Universities are among the loudest opponents of such initiatives; they helped kill a 2008 effort in the Massachusetts legislature to impose a 2.5% tax on university endowments over $1 billion. "If donors knew that the money they bequeathed to their alma mater would partially or fully be heading to the state... they would think twice before writing that check," editorialized the student-run Harvard Crimson (perhaps looking ahead to its staffers' future tax planning). Harvard's endowment last year reached $36.5 billion.
The truth is that universities with multibillion-dollar endowments are engaging in business every bit as much as multibillion-dollar corporations. They're the equivalent of real-estate magnates and hedge fund investors with the heft to move the markets in any sector they choose -- even more so, since their tax exemptions allow them to take bigger risks than taxpaying funds or individuals.

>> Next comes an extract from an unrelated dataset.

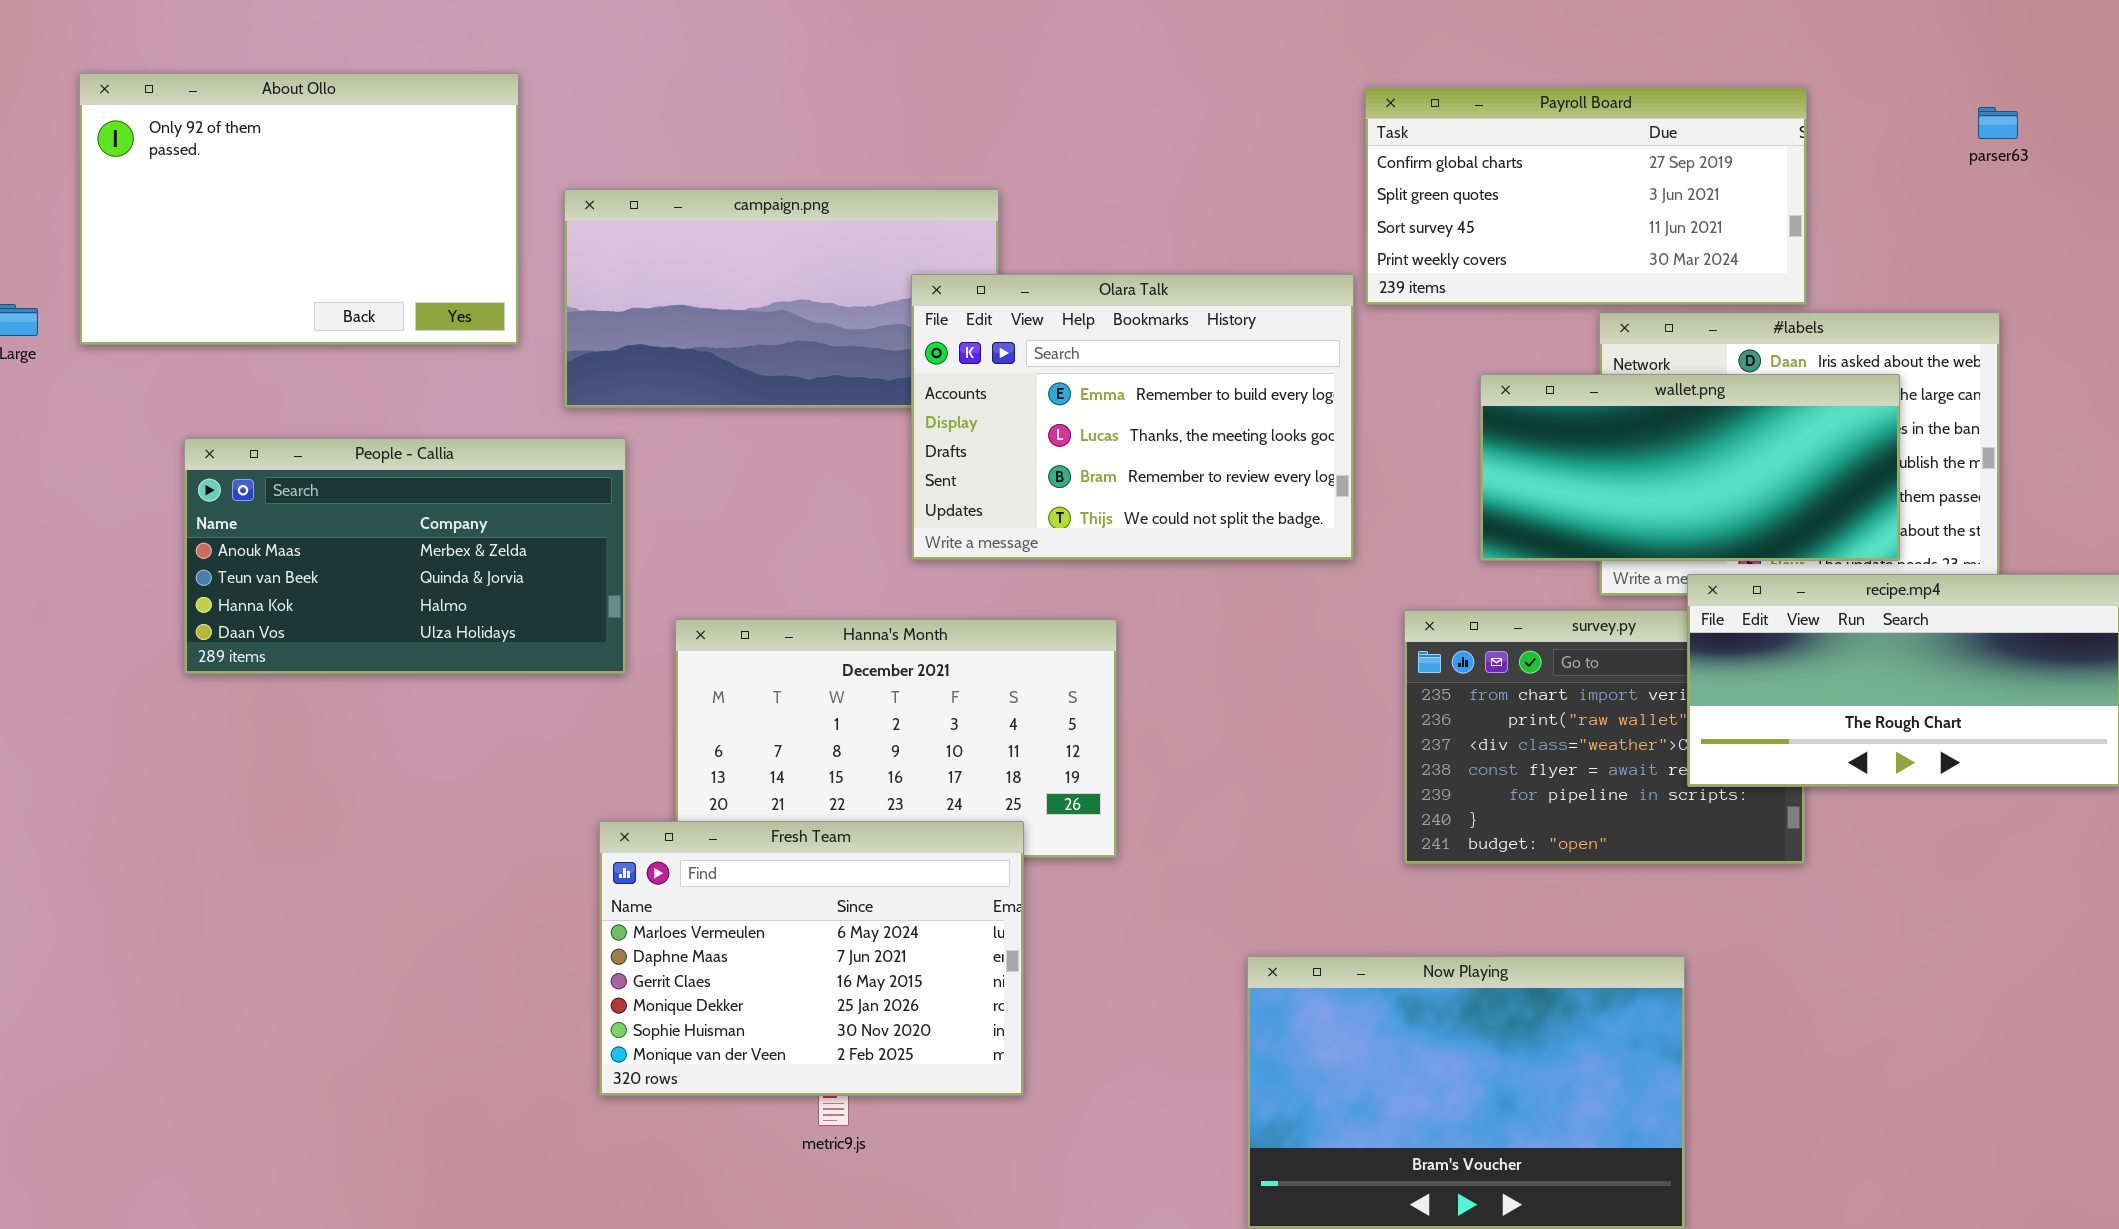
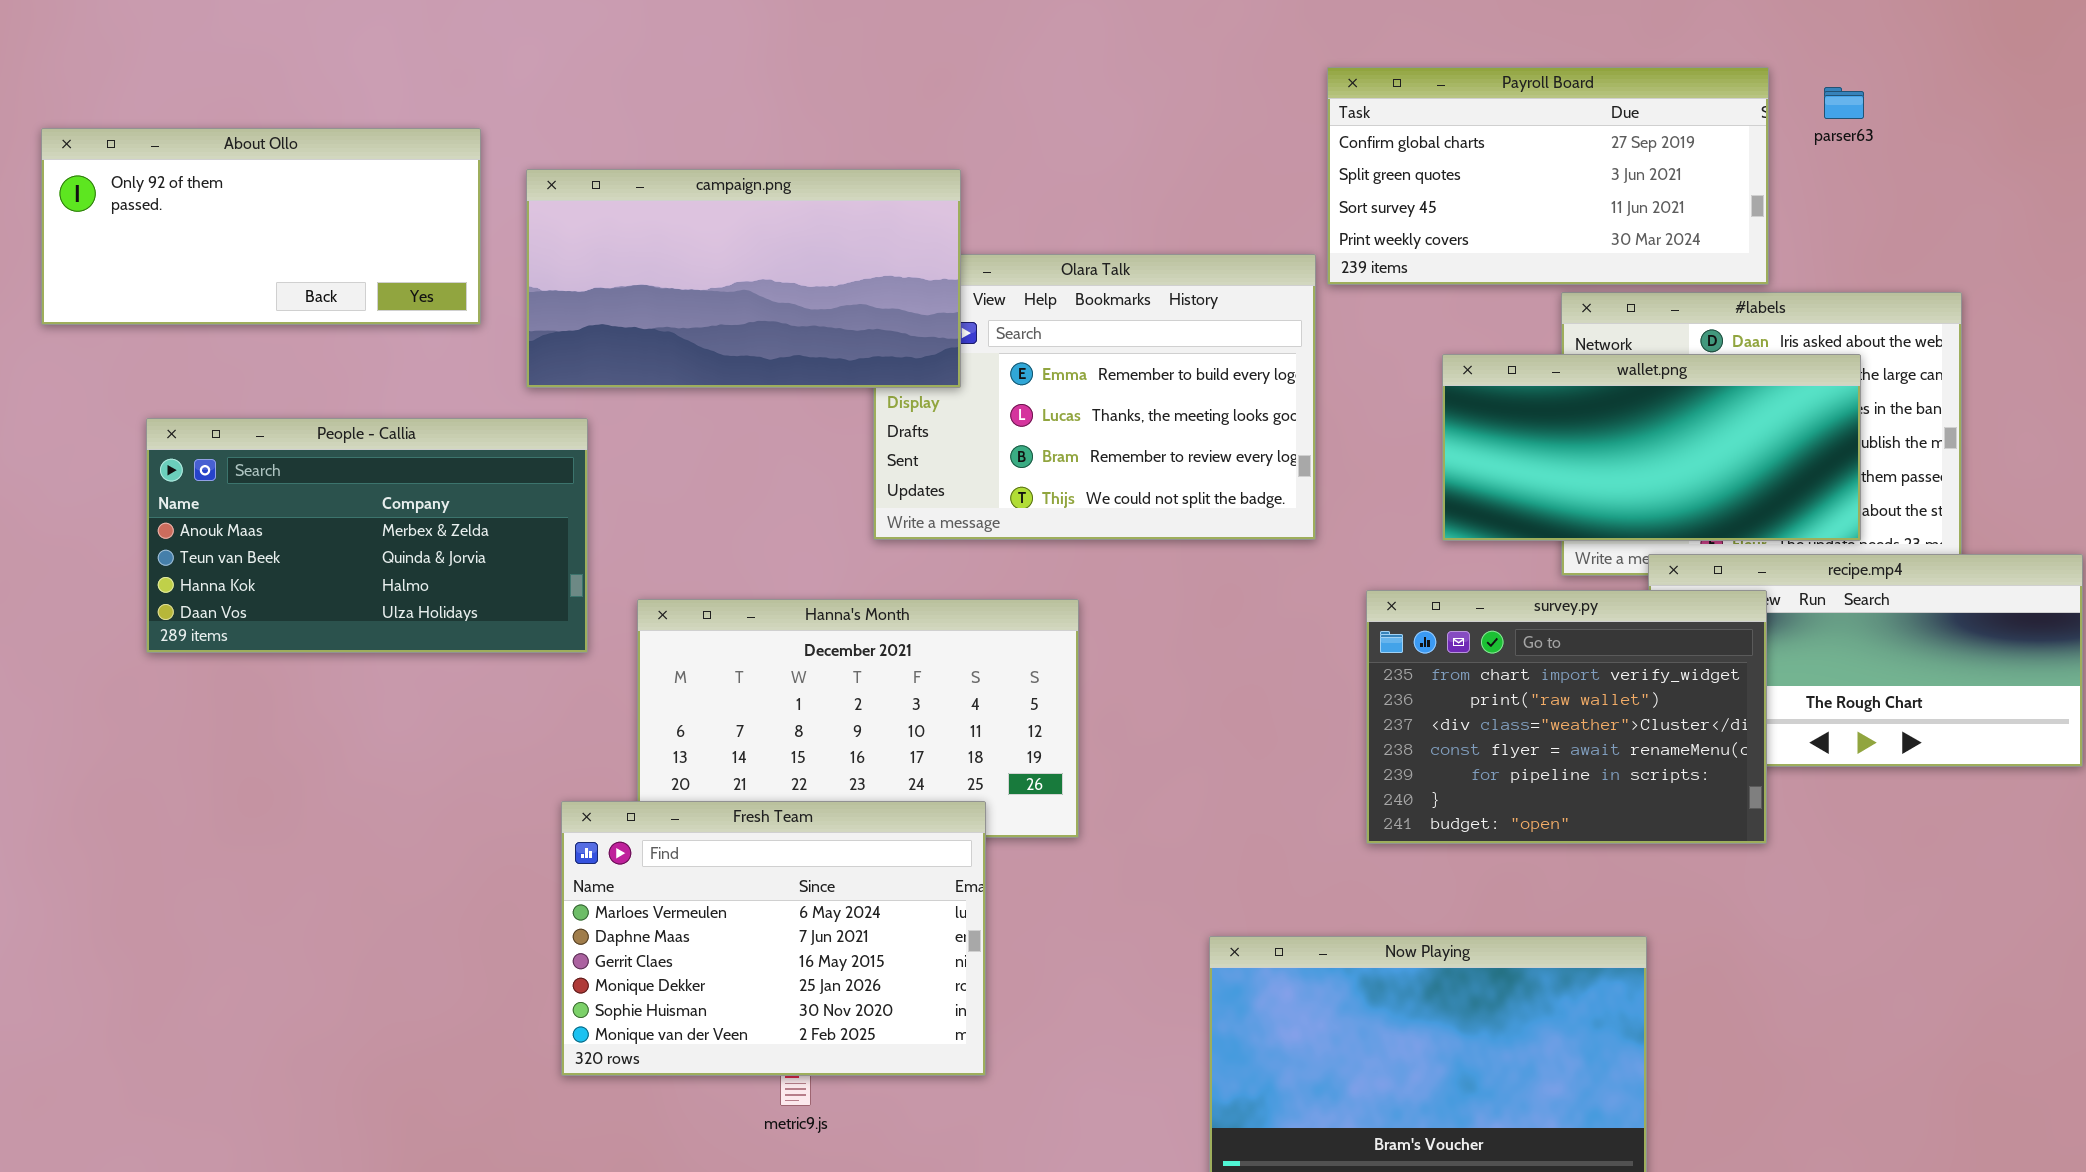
About Ollo: [79,73,519,345] -> [41,128,481,325], resized
parser63: [1978,107,2018,139] -> [1824,87,1864,119], moved
campaign.png: [564,189,999,408] -> [526,169,961,388], raised
survey.py: [1404,610,1805,864] -> [1366,590,1767,844], raised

Nothing about the U.S. tax code's deductions for charitable giving or exemptions for charities' investments steers these activities to works that do the most public good -- or any public good -- which is the putative rationale for the breaks. A donation to a scholarship program for the poor or an inner-city health clinic is worth exactly as much to the donor as building a luxurious new dorm so his or her kids can have all the comforts of home while they're studying or sowing their wild oats. And it costs the taxpayers as much, too.
"Schools, including Princeton, are spending vast amounts becoming mini-luxury resorts, with fancy housing, spectacular recreational facilities and the like," observed Ohio University economist Richard K. Vedder in 2013. "At the minimum, these commercial activities should be taxed."
Knight's huge donation to the nation's fifth-richest university (Stanford endowment in 2015: $22.2 billion) should prompt a reexamination of the tax rules for elite universities. Congress could follow the abortive lead of Massachusetts by pegging tax breaks to the size of a recipient institution's endowment and eliminating them altogether for the richest. Or it could set specific spending goals -- mandating that a certain percentage of spending goes to low-income scholarships or to support graduates working in needy communities, say. Certain directed gifts should lose their tax deductions entirely, such as those for income-producing dorms or other construction.
If alumni really don't want their donations going to "the state," as the privileged characters at the Harvard Crimson groused, why not sequester the take from university-related taxes in a special fund devoted to educational opportunities for the poor, or to shore up a state's support of its public universities?
The possibilities are endless. Before we hail Phil Knight for his charitable instincts, let's think about how his $400-million gift ($242 million, net of his tax break) could be put to better use.